**Dataset entries:**
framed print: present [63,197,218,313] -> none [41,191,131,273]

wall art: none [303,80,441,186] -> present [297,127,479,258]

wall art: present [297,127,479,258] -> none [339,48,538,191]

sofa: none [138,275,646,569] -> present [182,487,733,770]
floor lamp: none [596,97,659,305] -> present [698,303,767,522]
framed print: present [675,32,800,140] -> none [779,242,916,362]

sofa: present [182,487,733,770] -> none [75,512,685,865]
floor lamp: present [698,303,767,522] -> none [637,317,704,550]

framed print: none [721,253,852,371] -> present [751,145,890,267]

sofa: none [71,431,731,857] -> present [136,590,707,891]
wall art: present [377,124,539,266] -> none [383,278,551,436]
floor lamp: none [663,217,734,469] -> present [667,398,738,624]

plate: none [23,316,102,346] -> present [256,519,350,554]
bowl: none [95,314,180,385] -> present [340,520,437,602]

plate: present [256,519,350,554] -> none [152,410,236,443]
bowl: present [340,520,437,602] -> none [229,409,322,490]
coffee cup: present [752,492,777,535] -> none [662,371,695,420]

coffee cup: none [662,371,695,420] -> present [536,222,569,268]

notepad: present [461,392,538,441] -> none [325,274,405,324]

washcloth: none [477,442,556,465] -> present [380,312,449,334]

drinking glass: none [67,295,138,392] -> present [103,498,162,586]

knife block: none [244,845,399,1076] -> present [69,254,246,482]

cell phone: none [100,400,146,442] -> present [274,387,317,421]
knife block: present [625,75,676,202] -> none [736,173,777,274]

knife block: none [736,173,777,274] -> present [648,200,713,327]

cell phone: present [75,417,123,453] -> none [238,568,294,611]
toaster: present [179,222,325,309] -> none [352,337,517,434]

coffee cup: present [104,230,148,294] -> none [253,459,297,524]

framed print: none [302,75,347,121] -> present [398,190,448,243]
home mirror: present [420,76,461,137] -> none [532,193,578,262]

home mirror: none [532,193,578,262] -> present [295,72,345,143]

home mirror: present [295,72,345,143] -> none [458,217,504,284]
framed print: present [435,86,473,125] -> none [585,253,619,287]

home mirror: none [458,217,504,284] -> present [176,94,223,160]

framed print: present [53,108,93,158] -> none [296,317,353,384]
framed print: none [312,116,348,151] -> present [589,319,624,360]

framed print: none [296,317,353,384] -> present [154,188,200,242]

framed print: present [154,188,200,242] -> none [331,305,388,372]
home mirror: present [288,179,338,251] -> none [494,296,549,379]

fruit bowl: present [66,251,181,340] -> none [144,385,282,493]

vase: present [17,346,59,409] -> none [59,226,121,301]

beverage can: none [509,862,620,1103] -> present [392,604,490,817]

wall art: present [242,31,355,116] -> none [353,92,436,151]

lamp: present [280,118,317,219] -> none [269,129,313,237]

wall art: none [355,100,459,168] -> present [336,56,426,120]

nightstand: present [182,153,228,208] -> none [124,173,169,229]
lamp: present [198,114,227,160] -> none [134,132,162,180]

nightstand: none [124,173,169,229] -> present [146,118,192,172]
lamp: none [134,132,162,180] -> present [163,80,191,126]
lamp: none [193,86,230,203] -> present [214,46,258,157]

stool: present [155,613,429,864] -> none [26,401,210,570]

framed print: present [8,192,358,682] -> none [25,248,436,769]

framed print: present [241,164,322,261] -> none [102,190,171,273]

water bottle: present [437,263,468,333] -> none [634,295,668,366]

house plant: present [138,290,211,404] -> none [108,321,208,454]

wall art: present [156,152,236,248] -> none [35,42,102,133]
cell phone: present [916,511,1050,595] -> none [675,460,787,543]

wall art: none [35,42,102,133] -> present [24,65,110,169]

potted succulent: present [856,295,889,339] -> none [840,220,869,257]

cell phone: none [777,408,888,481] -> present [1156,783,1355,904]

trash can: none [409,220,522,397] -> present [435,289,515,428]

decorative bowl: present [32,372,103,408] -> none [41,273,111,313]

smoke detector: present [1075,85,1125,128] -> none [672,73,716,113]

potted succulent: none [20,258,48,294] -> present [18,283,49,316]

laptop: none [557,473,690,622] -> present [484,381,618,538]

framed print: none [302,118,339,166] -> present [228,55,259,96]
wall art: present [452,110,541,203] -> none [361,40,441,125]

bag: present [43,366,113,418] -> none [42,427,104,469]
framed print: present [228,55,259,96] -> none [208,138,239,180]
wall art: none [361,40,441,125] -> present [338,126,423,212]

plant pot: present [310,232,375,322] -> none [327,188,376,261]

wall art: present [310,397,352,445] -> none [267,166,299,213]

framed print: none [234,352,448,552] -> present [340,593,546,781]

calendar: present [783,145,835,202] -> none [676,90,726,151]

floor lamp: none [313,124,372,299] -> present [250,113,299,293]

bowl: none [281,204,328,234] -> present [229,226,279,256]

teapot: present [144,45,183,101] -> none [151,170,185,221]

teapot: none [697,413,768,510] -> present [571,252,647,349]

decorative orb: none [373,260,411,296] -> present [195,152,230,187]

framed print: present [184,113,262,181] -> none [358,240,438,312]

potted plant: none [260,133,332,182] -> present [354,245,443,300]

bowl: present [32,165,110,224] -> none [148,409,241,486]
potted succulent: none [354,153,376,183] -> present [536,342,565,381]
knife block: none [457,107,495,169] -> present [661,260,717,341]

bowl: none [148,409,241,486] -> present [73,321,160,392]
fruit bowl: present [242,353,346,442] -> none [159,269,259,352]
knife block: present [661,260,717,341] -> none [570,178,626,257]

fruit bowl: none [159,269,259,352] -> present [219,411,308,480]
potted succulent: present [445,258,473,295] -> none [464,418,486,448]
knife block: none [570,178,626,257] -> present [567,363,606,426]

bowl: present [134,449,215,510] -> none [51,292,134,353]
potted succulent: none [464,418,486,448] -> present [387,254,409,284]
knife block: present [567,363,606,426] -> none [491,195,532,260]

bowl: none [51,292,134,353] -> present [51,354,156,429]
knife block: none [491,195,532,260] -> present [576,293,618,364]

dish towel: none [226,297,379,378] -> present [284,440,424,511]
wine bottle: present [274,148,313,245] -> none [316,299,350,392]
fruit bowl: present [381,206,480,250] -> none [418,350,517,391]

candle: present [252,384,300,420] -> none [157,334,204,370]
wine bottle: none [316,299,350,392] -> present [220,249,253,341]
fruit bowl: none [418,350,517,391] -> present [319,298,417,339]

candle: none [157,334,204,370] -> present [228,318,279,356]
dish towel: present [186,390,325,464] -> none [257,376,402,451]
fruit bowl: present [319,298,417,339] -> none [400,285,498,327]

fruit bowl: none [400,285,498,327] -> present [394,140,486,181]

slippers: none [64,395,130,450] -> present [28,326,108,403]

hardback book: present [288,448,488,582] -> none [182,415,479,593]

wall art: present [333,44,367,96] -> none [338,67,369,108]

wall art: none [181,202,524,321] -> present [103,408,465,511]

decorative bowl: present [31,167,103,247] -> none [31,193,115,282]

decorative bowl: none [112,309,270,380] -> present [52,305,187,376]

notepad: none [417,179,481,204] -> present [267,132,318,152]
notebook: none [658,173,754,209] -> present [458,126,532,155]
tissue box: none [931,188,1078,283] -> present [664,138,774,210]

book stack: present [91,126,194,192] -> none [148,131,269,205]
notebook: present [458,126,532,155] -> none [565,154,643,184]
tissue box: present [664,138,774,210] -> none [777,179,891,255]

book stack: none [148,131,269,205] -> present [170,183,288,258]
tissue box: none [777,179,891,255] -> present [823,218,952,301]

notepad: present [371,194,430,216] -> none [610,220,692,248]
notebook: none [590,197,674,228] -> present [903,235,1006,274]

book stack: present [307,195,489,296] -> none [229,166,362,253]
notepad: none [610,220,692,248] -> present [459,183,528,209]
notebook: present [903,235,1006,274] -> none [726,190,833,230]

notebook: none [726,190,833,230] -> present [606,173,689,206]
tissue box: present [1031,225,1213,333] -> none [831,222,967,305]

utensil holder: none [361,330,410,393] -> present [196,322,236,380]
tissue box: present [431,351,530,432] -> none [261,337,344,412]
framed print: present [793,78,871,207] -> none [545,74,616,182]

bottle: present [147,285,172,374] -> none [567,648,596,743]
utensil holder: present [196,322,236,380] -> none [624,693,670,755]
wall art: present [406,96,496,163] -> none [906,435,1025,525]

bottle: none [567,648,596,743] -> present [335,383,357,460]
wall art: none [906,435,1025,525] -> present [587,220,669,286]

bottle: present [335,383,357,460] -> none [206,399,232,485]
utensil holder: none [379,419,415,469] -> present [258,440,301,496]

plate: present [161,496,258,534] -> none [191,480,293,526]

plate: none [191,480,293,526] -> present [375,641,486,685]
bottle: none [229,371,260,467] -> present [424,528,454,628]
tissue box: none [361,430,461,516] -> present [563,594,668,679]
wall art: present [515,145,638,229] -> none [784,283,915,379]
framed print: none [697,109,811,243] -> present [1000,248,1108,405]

**The problem:** Look through the listing and return each line containing the word "cell".

**Task solution:**
cell phone: none [100,400,146,442] -> present [274,387,317,421]
cell phone: present [75,417,123,453] -> none [238,568,294,611]
cell phone: present [916,511,1050,595] -> none [675,460,787,543]
cell phone: none [777,408,888,481] -> present [1156,783,1355,904]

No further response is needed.